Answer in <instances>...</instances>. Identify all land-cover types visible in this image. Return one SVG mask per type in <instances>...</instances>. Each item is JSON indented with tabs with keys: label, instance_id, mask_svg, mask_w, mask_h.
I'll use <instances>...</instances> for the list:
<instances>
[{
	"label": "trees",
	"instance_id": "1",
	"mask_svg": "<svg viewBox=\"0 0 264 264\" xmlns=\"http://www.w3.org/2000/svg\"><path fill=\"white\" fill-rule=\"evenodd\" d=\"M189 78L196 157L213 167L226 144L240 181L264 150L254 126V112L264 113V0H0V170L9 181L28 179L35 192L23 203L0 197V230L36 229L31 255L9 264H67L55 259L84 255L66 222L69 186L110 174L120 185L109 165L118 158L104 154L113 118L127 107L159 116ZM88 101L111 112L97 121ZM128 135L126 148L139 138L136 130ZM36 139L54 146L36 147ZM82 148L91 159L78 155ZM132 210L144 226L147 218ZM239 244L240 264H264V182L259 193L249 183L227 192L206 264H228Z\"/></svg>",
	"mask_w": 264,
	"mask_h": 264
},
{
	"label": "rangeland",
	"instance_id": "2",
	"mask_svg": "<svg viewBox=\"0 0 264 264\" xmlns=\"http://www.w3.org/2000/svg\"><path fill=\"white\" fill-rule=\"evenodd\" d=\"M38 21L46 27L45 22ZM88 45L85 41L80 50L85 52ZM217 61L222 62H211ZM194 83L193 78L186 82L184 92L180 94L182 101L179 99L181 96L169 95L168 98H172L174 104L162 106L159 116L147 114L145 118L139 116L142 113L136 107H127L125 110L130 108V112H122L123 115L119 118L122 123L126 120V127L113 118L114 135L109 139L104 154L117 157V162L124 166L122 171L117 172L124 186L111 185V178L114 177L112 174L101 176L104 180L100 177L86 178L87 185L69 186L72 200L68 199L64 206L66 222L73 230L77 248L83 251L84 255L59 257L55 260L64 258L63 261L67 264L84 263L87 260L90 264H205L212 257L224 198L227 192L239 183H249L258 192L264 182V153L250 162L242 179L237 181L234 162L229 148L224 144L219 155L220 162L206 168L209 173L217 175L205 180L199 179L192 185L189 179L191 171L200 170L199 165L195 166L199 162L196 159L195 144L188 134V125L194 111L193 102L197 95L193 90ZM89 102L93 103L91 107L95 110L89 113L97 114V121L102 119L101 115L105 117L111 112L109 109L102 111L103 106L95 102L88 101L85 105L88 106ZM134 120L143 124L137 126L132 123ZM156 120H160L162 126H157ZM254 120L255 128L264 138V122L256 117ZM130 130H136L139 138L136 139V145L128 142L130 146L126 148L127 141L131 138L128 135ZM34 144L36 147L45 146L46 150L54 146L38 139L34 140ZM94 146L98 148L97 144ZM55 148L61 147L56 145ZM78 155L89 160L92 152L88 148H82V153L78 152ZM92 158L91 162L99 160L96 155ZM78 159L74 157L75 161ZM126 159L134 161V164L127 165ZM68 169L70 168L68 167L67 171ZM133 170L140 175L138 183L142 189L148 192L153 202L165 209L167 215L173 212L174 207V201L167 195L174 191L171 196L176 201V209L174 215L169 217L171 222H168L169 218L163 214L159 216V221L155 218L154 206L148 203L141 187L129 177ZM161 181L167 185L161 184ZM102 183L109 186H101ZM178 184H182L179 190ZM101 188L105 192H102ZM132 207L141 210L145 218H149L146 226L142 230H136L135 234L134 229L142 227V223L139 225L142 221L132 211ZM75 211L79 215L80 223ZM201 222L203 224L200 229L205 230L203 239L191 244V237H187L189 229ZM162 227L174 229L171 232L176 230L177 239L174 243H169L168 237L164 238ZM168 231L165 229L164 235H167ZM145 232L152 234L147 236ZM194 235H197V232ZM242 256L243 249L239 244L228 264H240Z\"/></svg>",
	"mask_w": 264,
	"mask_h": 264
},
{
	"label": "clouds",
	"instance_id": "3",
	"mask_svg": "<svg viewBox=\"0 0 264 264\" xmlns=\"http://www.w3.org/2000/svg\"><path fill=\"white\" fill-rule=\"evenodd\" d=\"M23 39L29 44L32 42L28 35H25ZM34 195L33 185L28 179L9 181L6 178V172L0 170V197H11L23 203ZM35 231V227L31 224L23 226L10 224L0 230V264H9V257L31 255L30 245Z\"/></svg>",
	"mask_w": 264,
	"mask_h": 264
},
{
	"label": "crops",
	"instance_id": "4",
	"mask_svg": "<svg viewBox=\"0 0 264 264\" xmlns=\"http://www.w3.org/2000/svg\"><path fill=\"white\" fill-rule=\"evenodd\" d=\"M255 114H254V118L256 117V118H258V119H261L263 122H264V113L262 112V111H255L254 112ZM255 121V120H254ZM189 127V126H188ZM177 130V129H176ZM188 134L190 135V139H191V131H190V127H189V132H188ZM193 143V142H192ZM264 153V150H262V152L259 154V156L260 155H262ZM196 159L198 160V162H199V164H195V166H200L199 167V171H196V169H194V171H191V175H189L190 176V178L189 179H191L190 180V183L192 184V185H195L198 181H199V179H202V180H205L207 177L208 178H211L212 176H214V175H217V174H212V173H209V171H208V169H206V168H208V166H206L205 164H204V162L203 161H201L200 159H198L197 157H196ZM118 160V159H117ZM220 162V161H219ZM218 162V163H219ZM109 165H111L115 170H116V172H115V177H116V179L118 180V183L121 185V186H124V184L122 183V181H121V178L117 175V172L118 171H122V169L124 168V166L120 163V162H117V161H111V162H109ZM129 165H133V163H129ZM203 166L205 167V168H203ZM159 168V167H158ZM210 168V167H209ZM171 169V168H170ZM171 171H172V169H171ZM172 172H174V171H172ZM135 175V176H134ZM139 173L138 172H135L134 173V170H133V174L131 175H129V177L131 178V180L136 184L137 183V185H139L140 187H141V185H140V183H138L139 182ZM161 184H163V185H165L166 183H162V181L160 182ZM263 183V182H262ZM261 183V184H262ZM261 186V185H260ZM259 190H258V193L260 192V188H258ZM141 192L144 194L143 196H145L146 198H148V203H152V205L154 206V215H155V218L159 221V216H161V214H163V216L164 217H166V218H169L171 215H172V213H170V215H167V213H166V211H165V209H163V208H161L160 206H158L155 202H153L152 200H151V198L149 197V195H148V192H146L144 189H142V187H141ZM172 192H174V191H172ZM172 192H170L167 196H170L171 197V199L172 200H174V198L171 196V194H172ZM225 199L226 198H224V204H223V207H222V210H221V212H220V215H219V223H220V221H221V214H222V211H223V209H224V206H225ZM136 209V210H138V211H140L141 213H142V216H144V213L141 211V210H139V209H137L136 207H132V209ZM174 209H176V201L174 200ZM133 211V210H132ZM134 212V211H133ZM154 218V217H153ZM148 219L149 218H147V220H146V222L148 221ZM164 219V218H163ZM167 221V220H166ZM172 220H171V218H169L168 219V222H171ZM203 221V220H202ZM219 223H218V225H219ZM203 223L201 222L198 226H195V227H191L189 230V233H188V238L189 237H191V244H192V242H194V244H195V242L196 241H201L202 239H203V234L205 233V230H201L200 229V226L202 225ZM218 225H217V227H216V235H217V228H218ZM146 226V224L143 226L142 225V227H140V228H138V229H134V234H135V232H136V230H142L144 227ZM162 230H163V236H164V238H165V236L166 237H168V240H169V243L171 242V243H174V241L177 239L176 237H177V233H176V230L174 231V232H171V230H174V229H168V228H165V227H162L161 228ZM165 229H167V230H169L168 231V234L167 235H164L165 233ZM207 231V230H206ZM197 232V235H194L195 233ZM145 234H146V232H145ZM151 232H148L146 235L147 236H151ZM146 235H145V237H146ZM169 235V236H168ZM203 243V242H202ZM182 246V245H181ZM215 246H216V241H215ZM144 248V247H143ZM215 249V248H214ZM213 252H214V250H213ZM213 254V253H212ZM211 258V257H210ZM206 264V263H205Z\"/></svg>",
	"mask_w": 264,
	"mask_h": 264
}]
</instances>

--- --- ---

TO BE DONE -> Can you find every line in the records above that contains the string "instances" and copy each one?

ANSWER TO THIS TASK ->
Answer in <instances>...</instances>. Identify all land-cover types visible in this image. Return one SVG mask per type in <instances>...</instances>. Each item is JSON indented with tabs with keys: label, instance_id, mask_svg, mask_w, mask_h.
I'll use <instances>...</instances> for the list:
<instances>
</instances>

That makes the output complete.